[Dataset items]
+---+
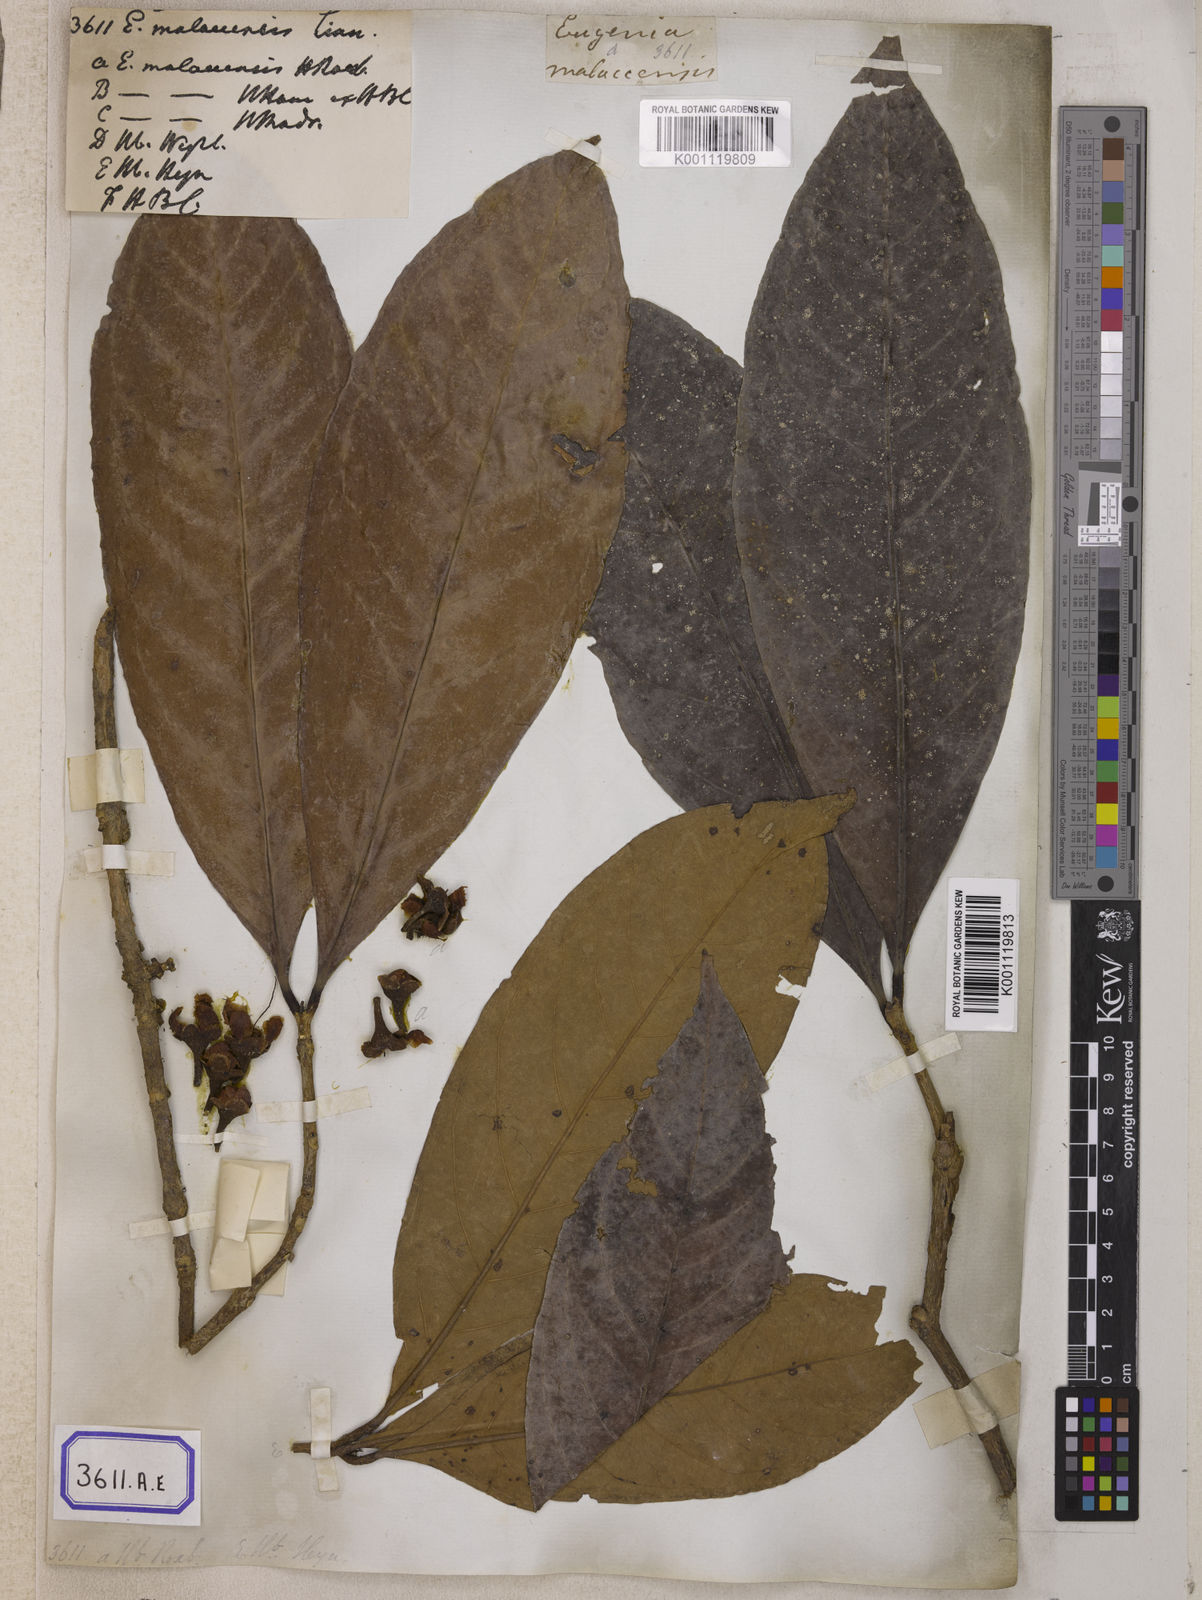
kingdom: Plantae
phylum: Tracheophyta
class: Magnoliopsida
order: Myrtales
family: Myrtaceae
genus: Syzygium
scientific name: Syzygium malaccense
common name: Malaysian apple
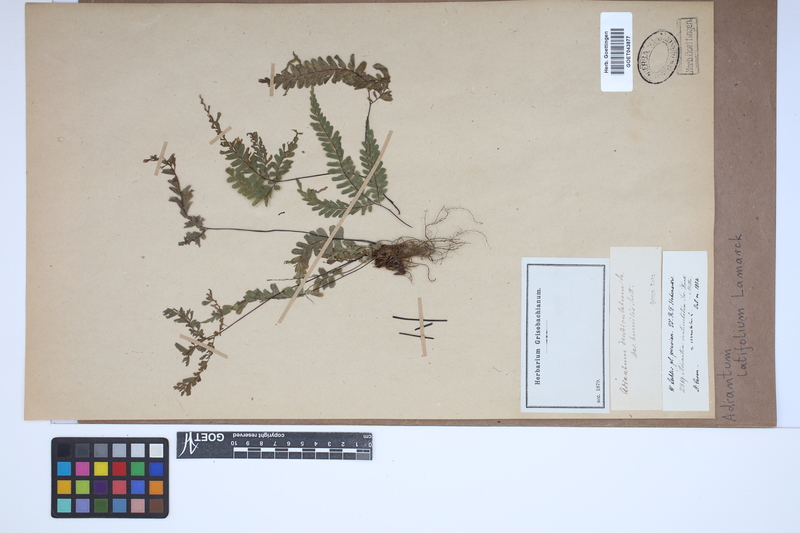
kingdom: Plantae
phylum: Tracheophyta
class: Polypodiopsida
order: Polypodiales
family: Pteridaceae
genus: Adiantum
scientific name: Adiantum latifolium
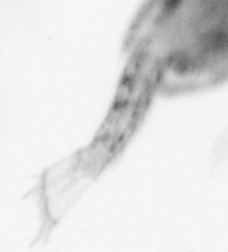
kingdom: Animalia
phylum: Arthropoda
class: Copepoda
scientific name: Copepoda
+---+
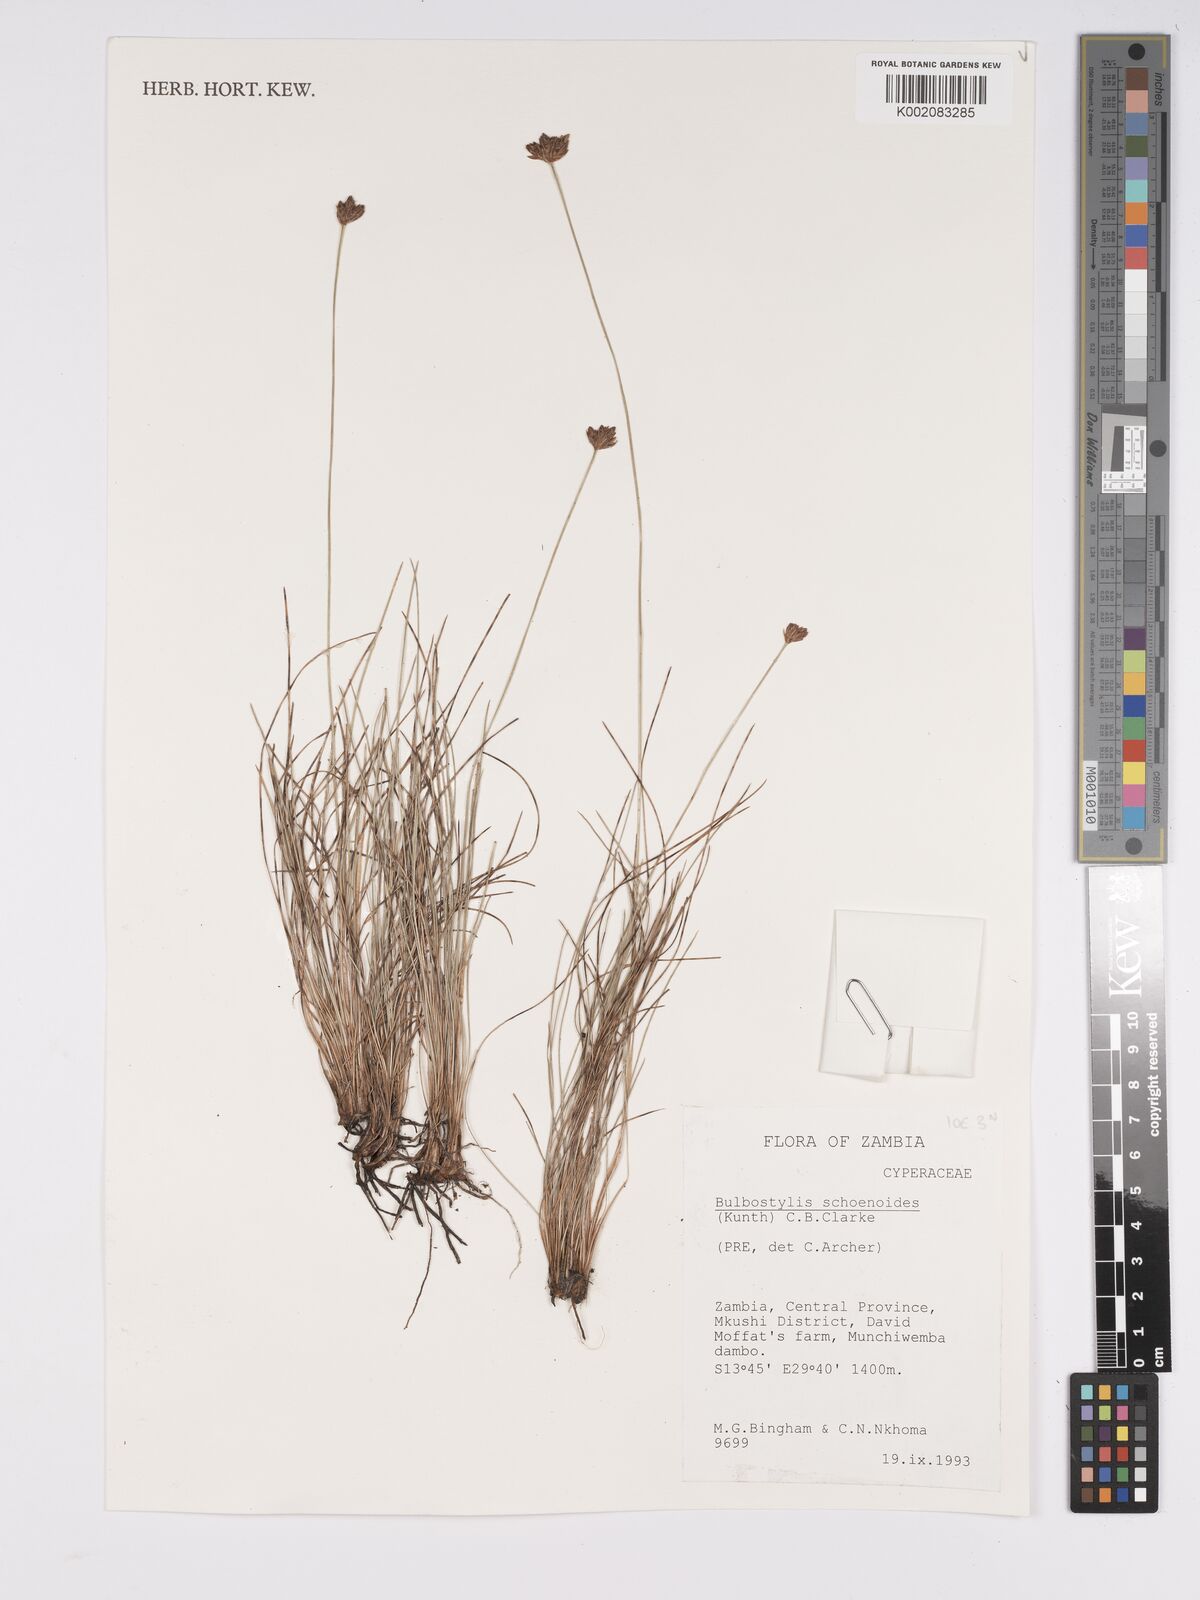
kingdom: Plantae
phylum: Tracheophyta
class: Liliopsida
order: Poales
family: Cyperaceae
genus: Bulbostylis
+---+
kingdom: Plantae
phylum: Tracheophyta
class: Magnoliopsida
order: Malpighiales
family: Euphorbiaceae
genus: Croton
+---+
WHAT NEEDS TO BE DONE
Please state how many lines in the material contain the word "scientific", taking case into account. Reply with the number only.

FULL RESPONSE
3